**Work item A**
The chlor-alkali passage below includes a chemical equation for the lime-soda route. List every chemical formula in that equation.
**Work item B**
Answer from the chlor-alkali passage below:
(i) What NaOH concentration does the diaphragm technology's liquor have?
(ii) Where does the lime-soda route mainly survive today?
(iii) By what year did the EU exit mercury-based production?

The Three Chlor-Alkali Cell Technologies
All three cell types run the same overall reaction but separate the products differently, and that choice sets purity, energy use and environmental footprint. The membrane cell now dominates new capacity; the mercury cell is being retired.
| Process | How it works | NaOH purity / concentration | Status / notes |
|---|---|---|---|
| Membrane cell | Cation-exchange membrane lets only Na+ cross from the anode side to the cathode side, keeping chloride out of the caustic. | Highest purity, very low salt (<~50 ppm NaCl); cell liquor ~32–35%, evaporated to 50%. | Modern standard and most common; lowest electrical energy of the three. Sensitive to brine impurities. |
| Diaphragm cell | A porous diaphragm (historically asbestos, now polymer composites) slows mixing but lets some brine through, so caustic carries salt. | Lower purity; cell liquor ~10–12% NaOH contaminated with NaCl, requiring heavy evaporation. | Still in service, mainly in North America; higher energy for concentration, but tolerant of less-pure brine. |
| Mercury cell | Sodium forms an amalgam with a flowing mercury cathode, which then reacts with water in a separate denuder to give very pure caustic. | Very high purity, chloride-free, high concentration directly. | Largely phased out over mercury-emission concerns (e.g. EU exit by 2017 under the Minamata Convention/BREF). Almost no new capacity. |
The Historical Lime-Soda (Causticizing) Route
Before electrolysis took over, caustic soda was made by causticizing — reacting sodium carbonate (soda ash) with slaked lime: Na2CO3 + Ca(OH)2 → 2 NaOH + CaCO3. The calcium carbonate precipitates out and the caustic stays in solution. It works, but it is energy-hungry, caps out at modest concentration, and ties NaOH supply to soda-ash supply. The chlor-alkali process displaced it because electrolysis yields higher-purity caustic plus two saleable co-products from one cheap feedstock: salt. The lime-soda route survives today mainly inside kraft pulp mills, which regenerate their own cooking liquor rather than buy caustic.

**Extracted entries**
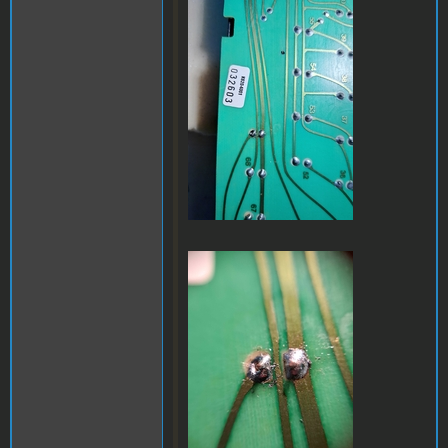
a32.jpg
a35.jpg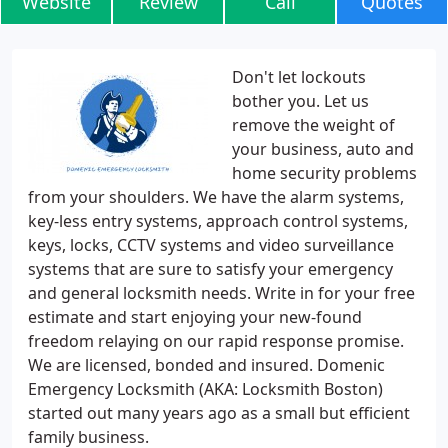
Website
Review
Call
Quotes
Don't let lockouts
bother you. Let us
remove the weight of
your business, auto and
home security problems
from your shoulders. We have the alarm systems,
key-less entry systems, approach control systems,
keys, locks, CCTV systems and video surveillance
systems that are sure to satisfy your emergency
and general locksmith needs. Write in for your free
estimate and start enjoying your new-found
freedom relaying on our rapid response promise.
We are licensed, bonded and insured. Domenic
Emergency Locksmith (AKA: Locksmith Boston)
started out many years ago as a small but efficient
family business.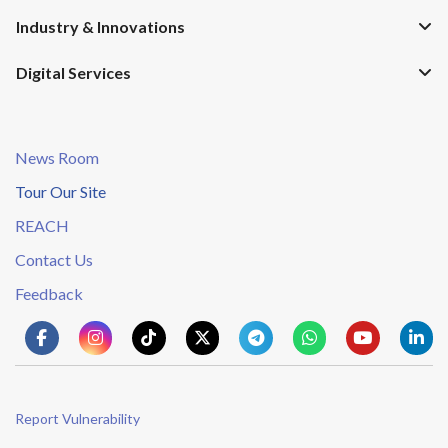
Industry & Innovations
Digital Services
News Room
Tour Our Site
REACH
Contact Us
Feedback
Report Vulnerability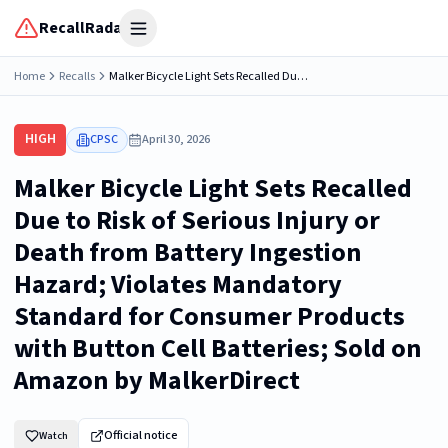
RecallRadar
Open menu
Home
Recalls
Malker Bicycle Light Sets Recalled Due to Risk of Serious Injury or Death from Battery Ingestion Hazard; Violates Mandatory Standard for Consumer Products with Button Cell Batteries; Sold on Amazon by MalkerDirect
HIGH
CPSC
April 30, 2026
Malker Bicycle Light Sets Recalled
Due to Risk of Serious Injury or
Death from Battery Ingestion
Hazard; Violates Mandatory
Standard for Consumer Products
with Button Cell Batteries; Sold on
Amazon by MalkerDirect
Official notice
Watch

**Exercise result A**
Na2CO3, Ca(OH)2, NaOH, CaCO3

**Exercise result B**
(i) About 10–12%, contaminated with NaCl
(ii) Inside kraft pulp mills
(iii) 2017